## [Work item]
Beginning at the line that contains "this item from", repeat each line exactly through the last one of the records below, and leave out the pictures.

(Web document revisions)
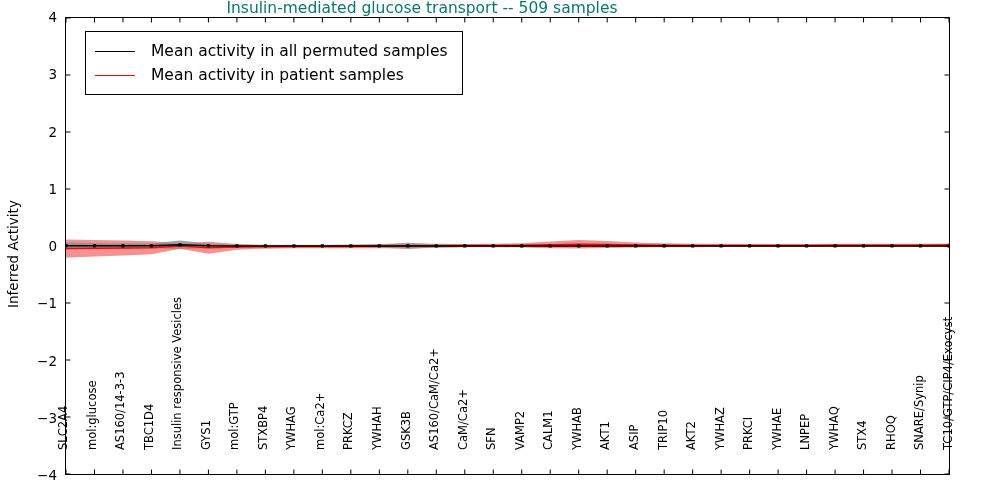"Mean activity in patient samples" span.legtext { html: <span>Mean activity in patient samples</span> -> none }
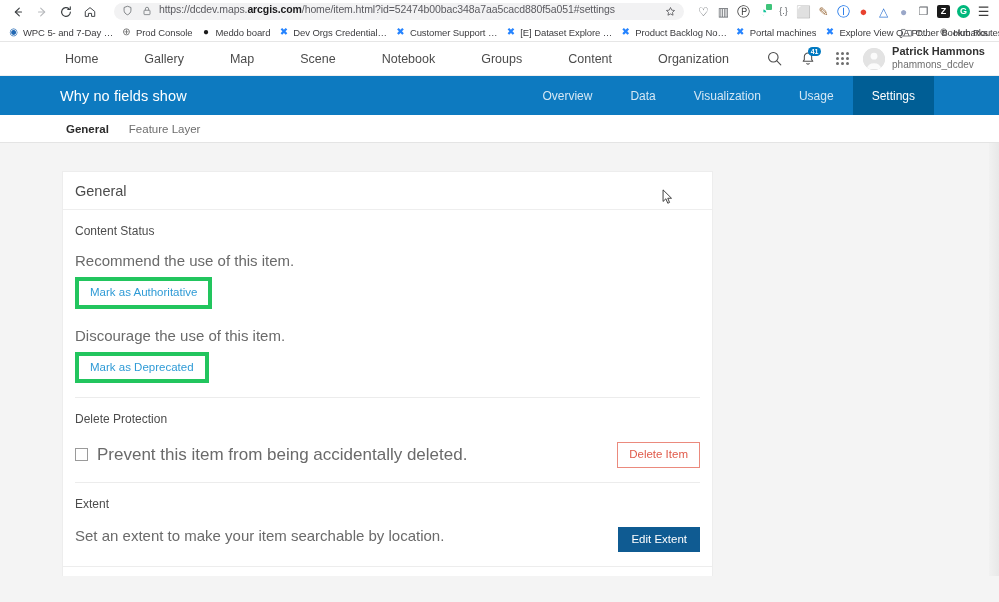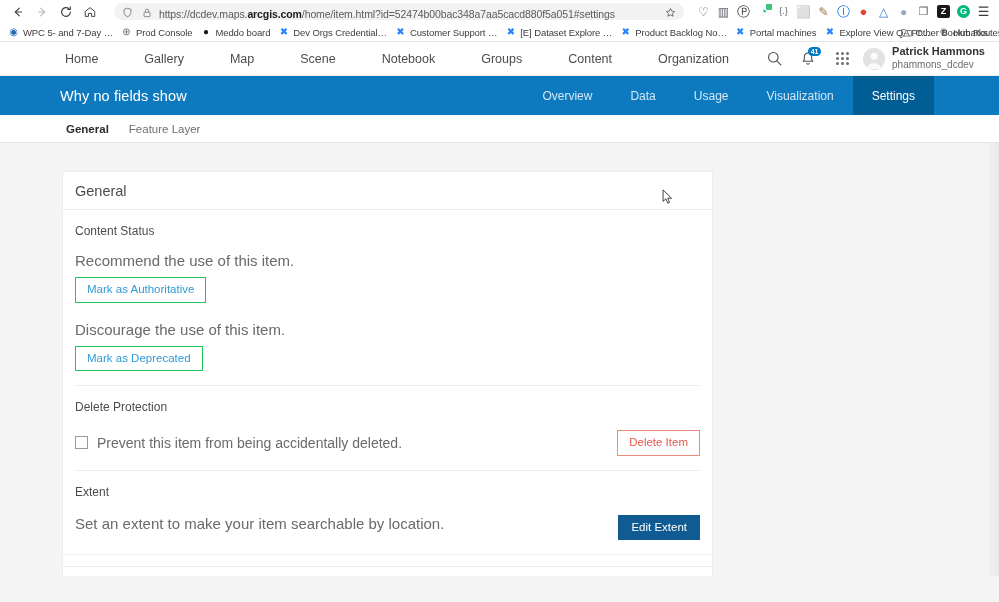"https://dcdev.maps.arcgis.com/home/item." .url-wrap { align-items: flex-end -> flex-start }
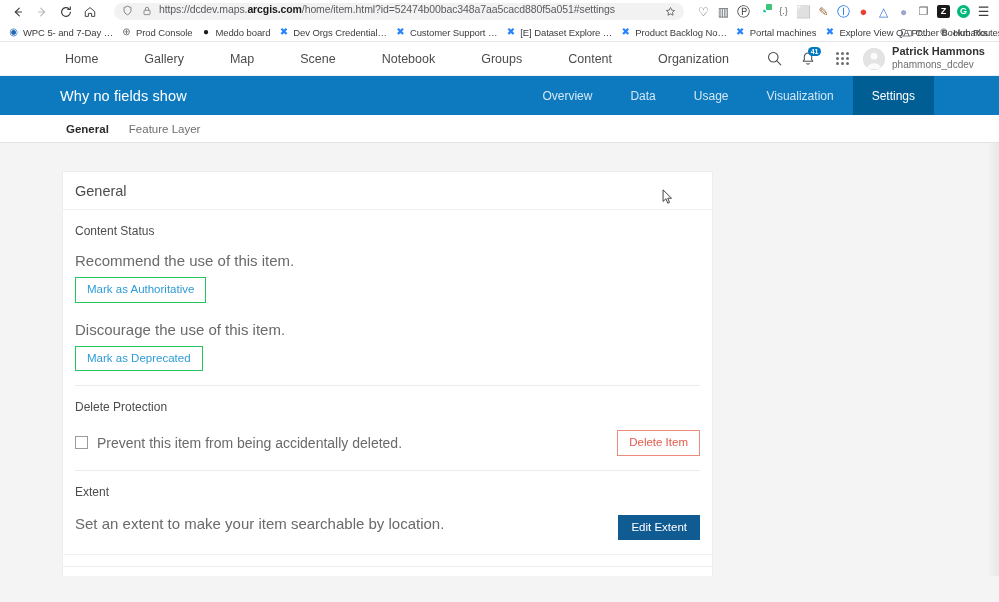"Usage" div.item-tab { order: before "Visualization" -> after "Visualization" }
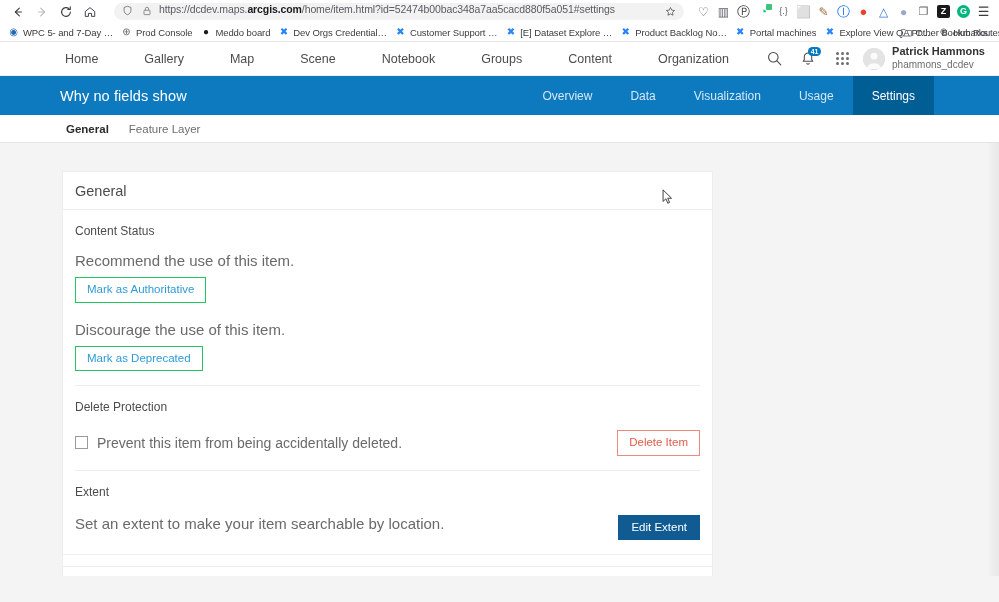"Mark as Authoritative" .btn-outline-blue { border: 1px solid #22c55e -> 4px solid #22c55e }
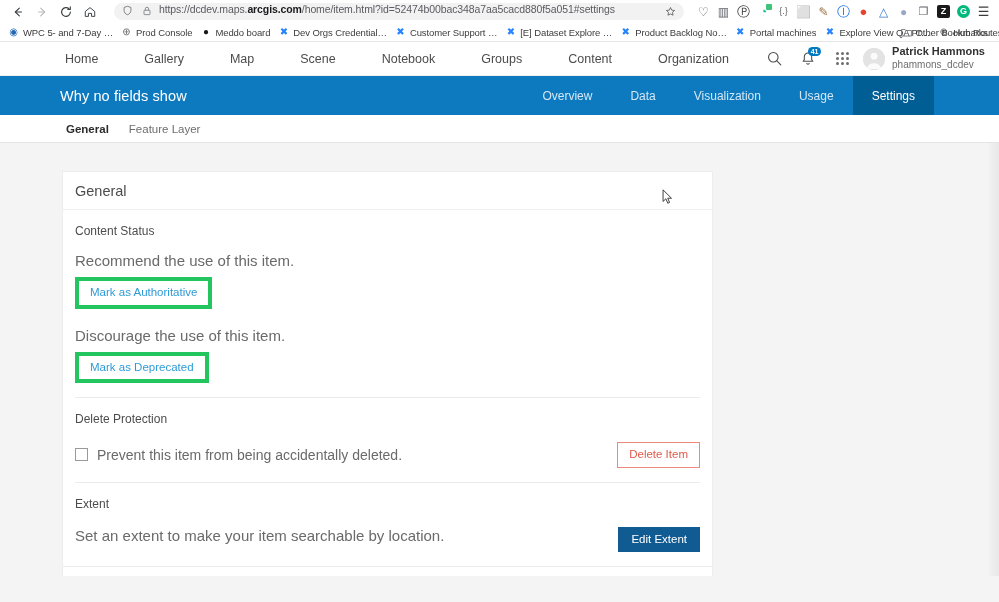"Prevent this item from being" .cb-label { font-size: 14px -> 17px }
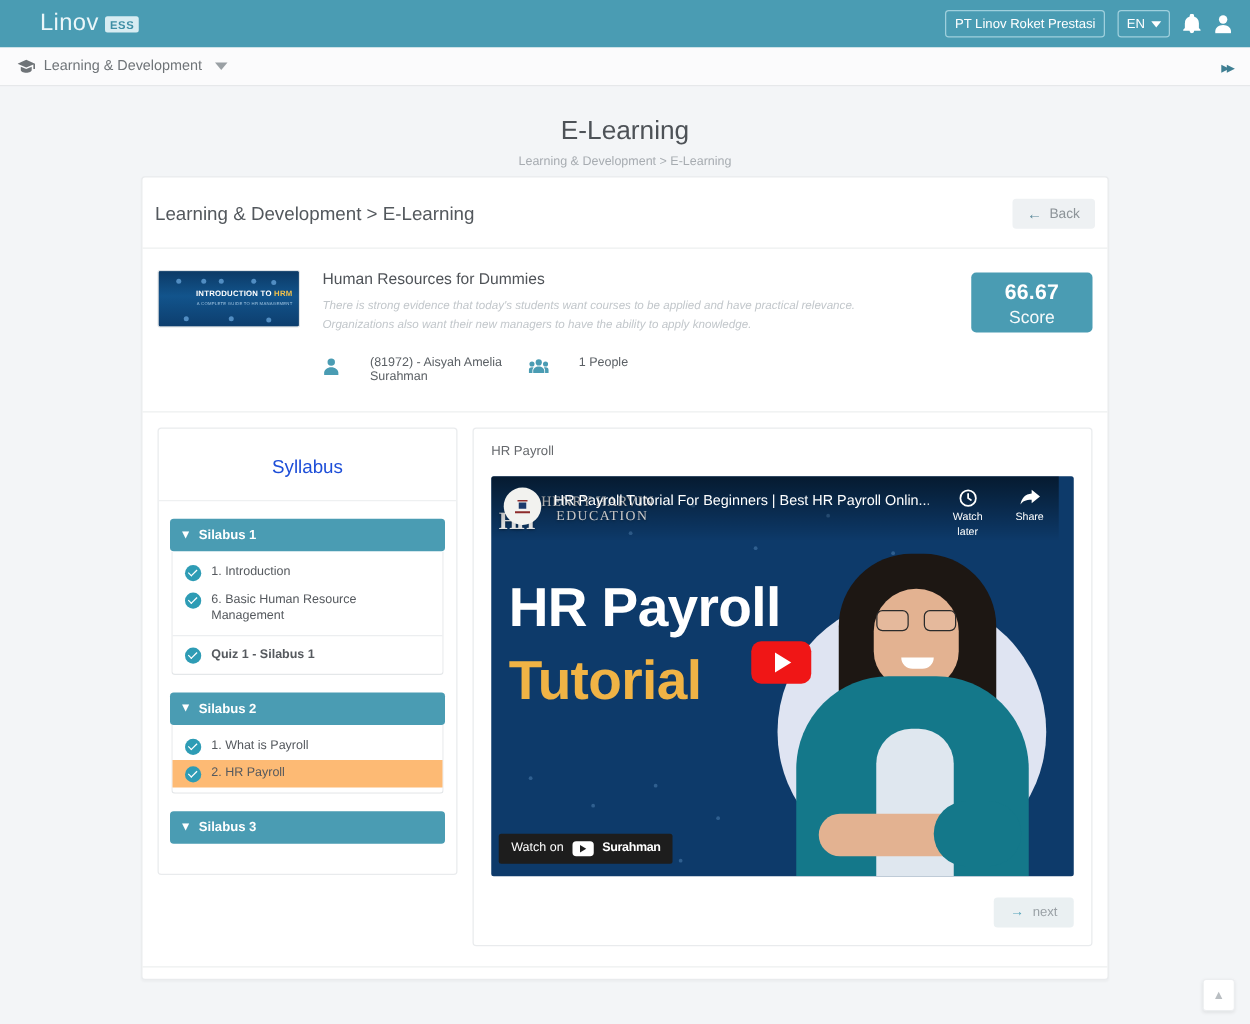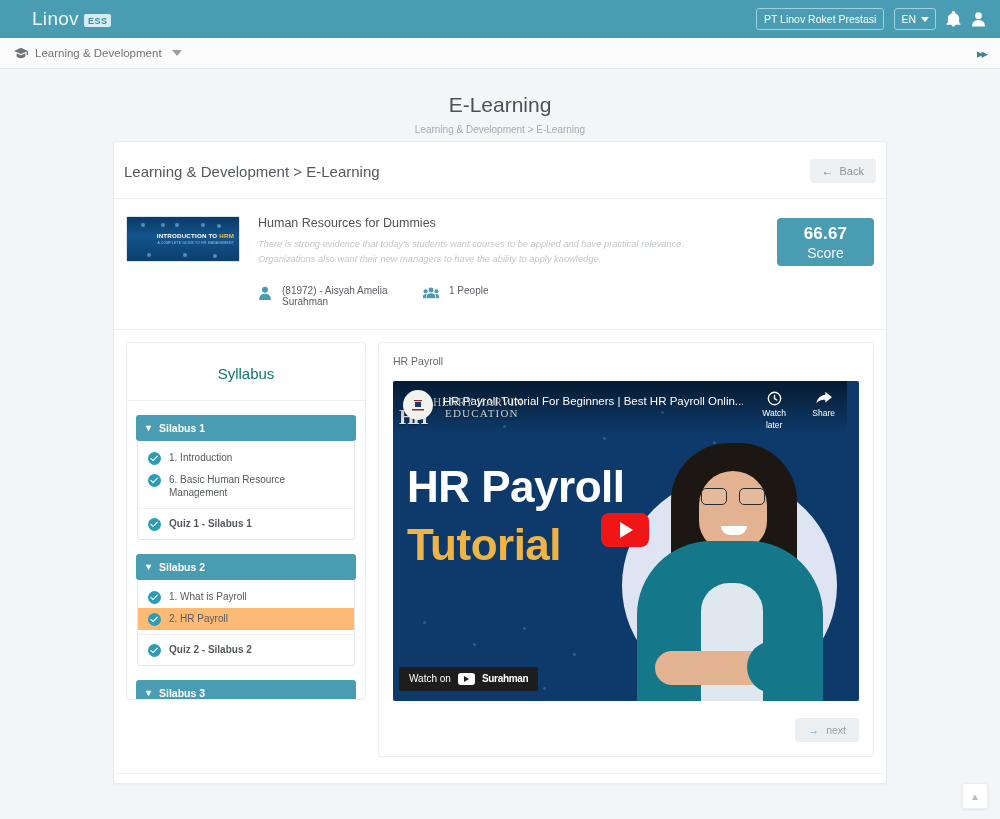"(81972) - Aisyah Amelia Surahman" .meta { gap: 10px -> 24px }
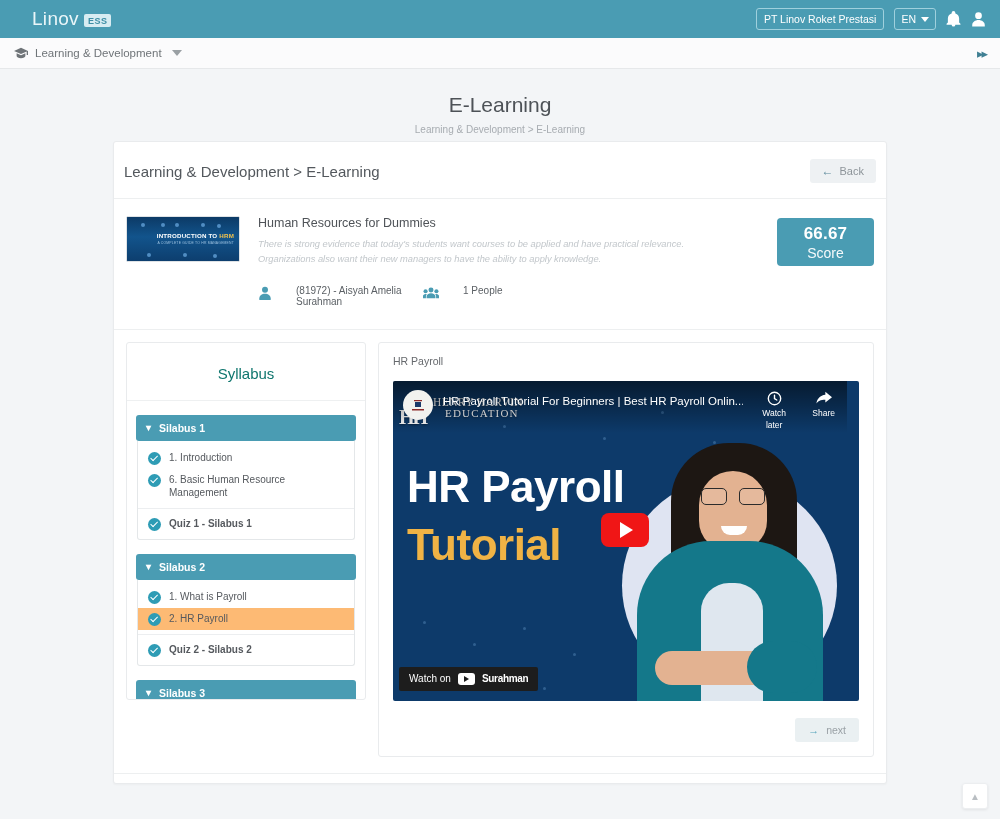"Syllabus" .syllabus-title { color: #0f766e -> #1d4ed8 }
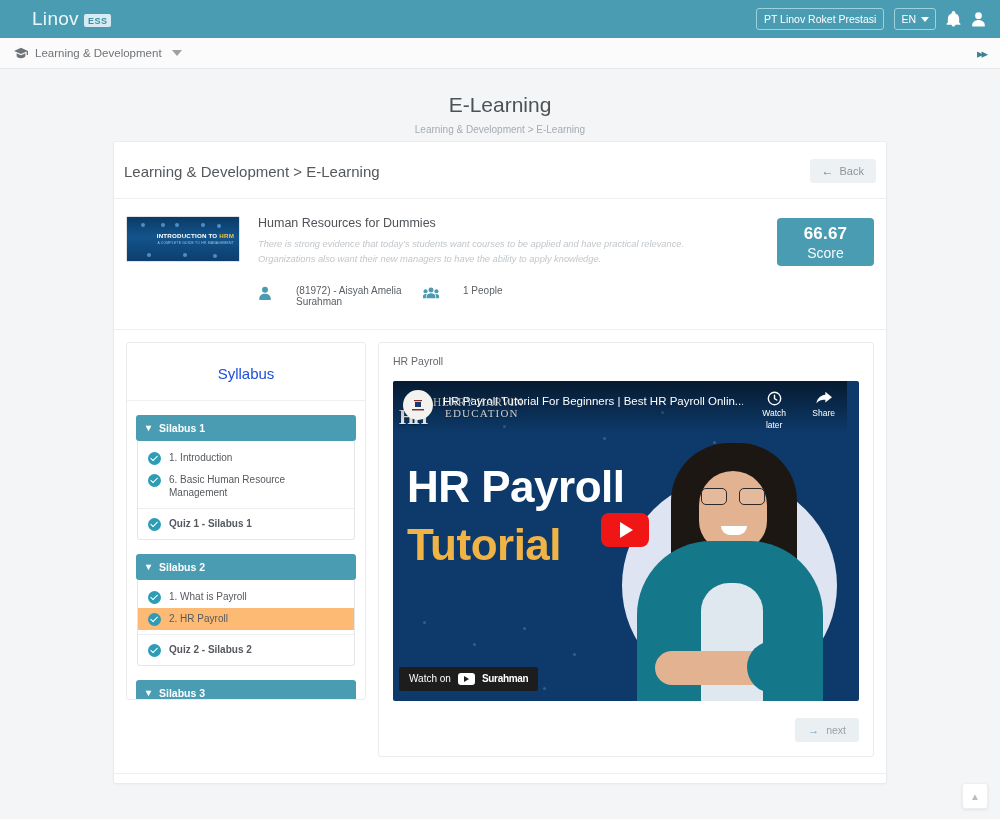"Quiz 2 - Silabus 2" div.lesson { html: <div> <span></span> <span>Quiz 2 - Silabus 2</span> </div> -> none }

## [Response to this exercise]
"Prevent this item from being" .cb-label { font-size: 14px -> 17px }
"(81972) - Aisyah Amelia Surahman" .meta { gap: 10px -> 24px }
"Syllabus" .syllabus-title { color: #0f766e -> #1d4ed8 }
"Quiz 2 - Silabus 2" div.lesson { html: <div> <span></span> <span>Quiz 2 - Silabus 2</span> </div> -> none }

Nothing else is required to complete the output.